There is another important factor which needs to be considered when you talk about horse maturity and that is called:
Emotional & Mental Maturity in Horses
Research has proven that horses, like humans, have emotions. They take around 5-7 years to fully mature emotionally.
Similarly, horses need enough mental maturity to understand complex commands.
If you are working too aggressively with your horse before it’s emotionally mature, you may face unwanted behaviors from your horse.
In such cases, your horse might resent you, be grumpy, feel anxious, or develop bad habits.
Your horse might bite you in anger too. Here’s a great guide on how you can train your horse to stop biting.
Horse Maturity and Riding
It is always advised to start riding your horse when it’s physically and mentally ready.
If you ride your horse too early you might damage its bones in its legs and in the spine.
On the other hand, if you wait too long to ride you might face problems in training the horse.
Your Vet can better assess the physical and emotional maturity of your horse.
As a safe bet always consult your vet before deciding to ride your horse.
Riding a horse becomes easier once the horse has physically and emotionally matured.
Here are the most common questions that our readers ask about horse growth stages and maturity.
How can you tell how tall a horse will be?
In order to estimate the adult height of a horse you can proceed as under:
Stand the horse at a level surface.
You can estimate the adult height of a foal by measuring its length from its elbow to the ground. Multiply this length with two and you will have an approximate adult height of your foal.
In case of a weanling, you will have to double the measurement from the elbow to halfway between its fetlock and ground.
And for a yearling, you will have to double the measurement from the elbow to ¼ way between its fetlock and the ground.
When do Thoroughbreds stop growing?
Thoroughbreds stop growing between 4-5 years of age but they grow slightly quicker than other breeds.
A 6-month-old thoroughbred has already grown to 84% of its full height.
By 22 months it will reach 97% of its expected adult height.
How old does a horse have to be before you can ride it?
This varies from breed to breed but the minimum threshold for breaking a horse is when its knee-closing is complete.
Those breeds of horses which grow quickly like Thoroughbreds can be ridden earlier. On the other hand, breeds with a slow growth rate need more time before they are ready for riding.
Only a vet can give you a green signal when it comes to when you can ride a new horse.
---------------
▶ **Problem to work on**
Duplicate the passage of the horse maturity text from "In order to" to "can ride it?", word for word. The items that follow have no connection to the text on horse maturity.
---------------
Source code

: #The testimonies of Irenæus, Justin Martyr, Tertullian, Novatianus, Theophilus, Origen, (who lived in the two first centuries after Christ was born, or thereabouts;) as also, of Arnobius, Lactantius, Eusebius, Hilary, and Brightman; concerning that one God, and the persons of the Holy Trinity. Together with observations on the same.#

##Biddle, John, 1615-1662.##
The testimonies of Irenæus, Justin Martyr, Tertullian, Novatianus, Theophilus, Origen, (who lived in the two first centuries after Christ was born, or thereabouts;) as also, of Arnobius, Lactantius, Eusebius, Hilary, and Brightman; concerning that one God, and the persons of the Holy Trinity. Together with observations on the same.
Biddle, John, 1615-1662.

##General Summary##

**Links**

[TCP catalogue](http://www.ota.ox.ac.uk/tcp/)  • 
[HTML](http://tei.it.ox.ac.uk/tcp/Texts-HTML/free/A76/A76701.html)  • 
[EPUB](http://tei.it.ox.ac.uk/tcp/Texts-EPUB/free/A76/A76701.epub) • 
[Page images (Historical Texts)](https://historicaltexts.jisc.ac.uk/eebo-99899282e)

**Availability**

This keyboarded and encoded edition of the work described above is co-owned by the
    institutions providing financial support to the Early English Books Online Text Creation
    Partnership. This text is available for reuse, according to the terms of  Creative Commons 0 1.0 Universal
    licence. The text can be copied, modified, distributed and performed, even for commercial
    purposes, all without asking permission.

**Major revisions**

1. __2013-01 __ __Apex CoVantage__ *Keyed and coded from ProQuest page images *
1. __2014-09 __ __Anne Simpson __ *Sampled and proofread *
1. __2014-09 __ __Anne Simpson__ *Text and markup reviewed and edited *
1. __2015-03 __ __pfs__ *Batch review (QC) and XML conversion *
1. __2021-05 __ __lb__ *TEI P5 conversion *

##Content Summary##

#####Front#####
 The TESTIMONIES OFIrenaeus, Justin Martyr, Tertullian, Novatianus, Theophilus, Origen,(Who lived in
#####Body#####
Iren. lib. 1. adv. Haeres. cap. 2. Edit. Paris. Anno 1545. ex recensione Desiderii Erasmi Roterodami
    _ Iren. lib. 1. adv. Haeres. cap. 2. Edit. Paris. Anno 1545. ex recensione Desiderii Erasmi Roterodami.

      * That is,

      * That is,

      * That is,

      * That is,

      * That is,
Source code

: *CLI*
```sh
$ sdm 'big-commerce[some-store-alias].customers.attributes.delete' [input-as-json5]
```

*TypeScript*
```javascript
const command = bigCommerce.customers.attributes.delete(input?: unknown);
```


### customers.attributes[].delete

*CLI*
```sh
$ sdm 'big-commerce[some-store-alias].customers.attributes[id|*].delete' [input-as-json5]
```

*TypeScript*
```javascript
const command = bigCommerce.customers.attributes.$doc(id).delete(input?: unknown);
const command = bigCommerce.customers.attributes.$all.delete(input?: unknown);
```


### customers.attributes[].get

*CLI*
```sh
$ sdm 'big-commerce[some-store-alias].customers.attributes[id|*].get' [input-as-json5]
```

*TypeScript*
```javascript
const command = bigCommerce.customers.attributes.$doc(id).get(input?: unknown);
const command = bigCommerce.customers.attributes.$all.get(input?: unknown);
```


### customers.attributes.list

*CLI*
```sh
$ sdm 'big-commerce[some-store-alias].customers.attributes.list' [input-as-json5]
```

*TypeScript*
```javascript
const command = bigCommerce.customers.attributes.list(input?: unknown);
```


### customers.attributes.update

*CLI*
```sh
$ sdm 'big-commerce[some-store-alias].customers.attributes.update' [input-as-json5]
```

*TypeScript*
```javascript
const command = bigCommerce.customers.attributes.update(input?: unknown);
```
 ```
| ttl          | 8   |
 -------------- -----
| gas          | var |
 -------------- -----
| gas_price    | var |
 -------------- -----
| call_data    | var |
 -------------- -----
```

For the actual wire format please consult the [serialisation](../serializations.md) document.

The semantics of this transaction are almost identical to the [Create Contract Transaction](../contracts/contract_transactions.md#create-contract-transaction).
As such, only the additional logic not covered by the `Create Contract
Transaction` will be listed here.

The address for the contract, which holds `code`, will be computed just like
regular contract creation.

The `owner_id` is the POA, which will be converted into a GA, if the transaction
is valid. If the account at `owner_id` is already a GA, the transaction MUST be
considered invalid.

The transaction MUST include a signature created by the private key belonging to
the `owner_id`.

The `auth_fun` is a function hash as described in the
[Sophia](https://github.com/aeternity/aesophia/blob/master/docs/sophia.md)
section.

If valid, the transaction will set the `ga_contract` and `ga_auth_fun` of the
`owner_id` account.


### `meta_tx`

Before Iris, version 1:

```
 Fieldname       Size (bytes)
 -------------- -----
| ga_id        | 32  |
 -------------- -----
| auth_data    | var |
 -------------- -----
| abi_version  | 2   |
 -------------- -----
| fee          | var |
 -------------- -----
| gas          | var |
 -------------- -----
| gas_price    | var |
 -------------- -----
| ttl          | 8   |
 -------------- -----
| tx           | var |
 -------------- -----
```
---------------
▶ **Your response**
In order to estimate the adult height of a horse you can proceed as under:
Stand the horse at a level surface.
You can estimate the adult height of a foal by measuring its length from its elbow to the ground. Multiply this length with two and you will have an approximate adult height of your foal.
In case of a weanling, you will have to double the measurement from the elbow to halfway between its fetlock and ground.
And for a yearling, you will have to double the measurement from the elbow to ¼ way between its fetlock and the ground.
When do Thoroughbreds stop growing?
Thoroughbreds stop growing between 4-5 years of age but they grow slightly quicker than other breeds.
A 6-month-old thoroughbred has already grown to 84% of its full height.
By 22 months it will reach 97% of its expected adult height.
How old does a horse have to be before you can ride it?